5. Connect observation and training
The fastest way to improve agent performance is to implement a closed loop between observability and training. The artificial intelligence agent infrastructure needs a two-way pipeline to connect model performance and observability with continuous training.
First, you need an observability platform that can track data quality indicators. In particular, it should be able to detect data drift (changes in input data features) and concept drift (changes in the relationship between inputs and outputs). At the same time, it must monitor key model performance indicators, such as accuracy, latency, and hallucination rate. Establish automatic triggers associated with predefined thresholds.
Your observability platform also needs to be extended to incorporate human feedback. Every modification made by users to the generated content needs to be recorded and used to improve the artificial intelligence model.
Second, you need a retraining process that will be automatically activated when an event triggered by the monitoring system is received. It must be fully automated, responsible for extracting the latest version of the training data, initiating model retraining or fine-tuning tasks, and conducting comprehensive evaluations and regression tests on the newly trained model. In the era of agents, building this closed-loop system that directly connects performance monitoring to automated deployment is crucial for machine learning/data engineers, and the boundary between the two will become increasingly blurred.
How does the role of data engineers change?
These five shifts all revolve around a common theme: from rigid, pre-set workflows to flexible, context-aware architectures.
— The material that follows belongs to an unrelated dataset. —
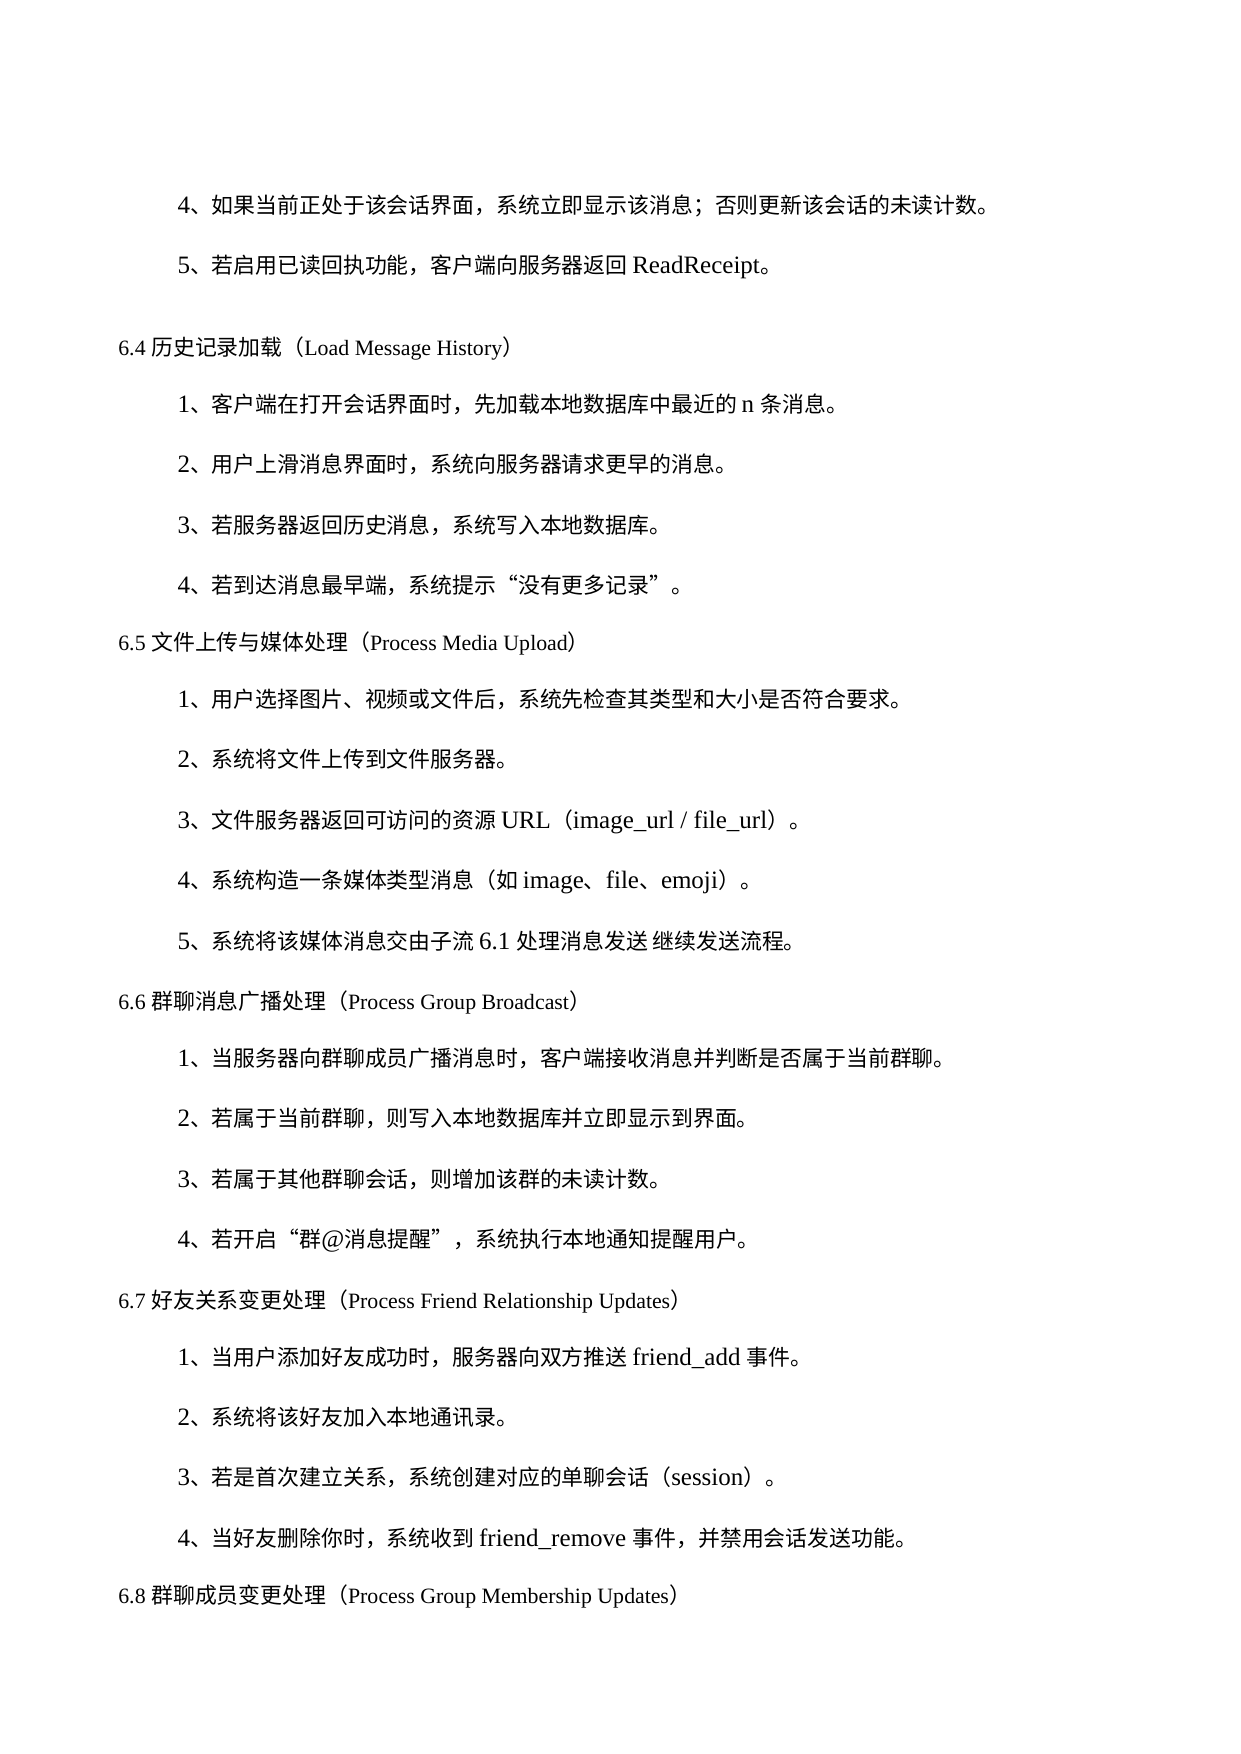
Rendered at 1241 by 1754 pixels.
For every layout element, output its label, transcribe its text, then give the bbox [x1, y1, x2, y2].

The tool invocation and reflection capabilities of modern agents make rigid ETL/ELT pipelines less important. Contextual learning makes example curation more valuable than exhaustive example collection.
The importance of data engineering has not decreased but has changed. The skills of building data infrastructure in the past decade are still valuable, but they need to be applied to different goals. We no longer need to design every workflow in advance but need to create an environment where agents can design workflows on their own.
This article is from the WeChat official account "Data-Driven Intelligence" (ID: Data_0101), author: Xiaoxiao. Republished by 36Kr with permission.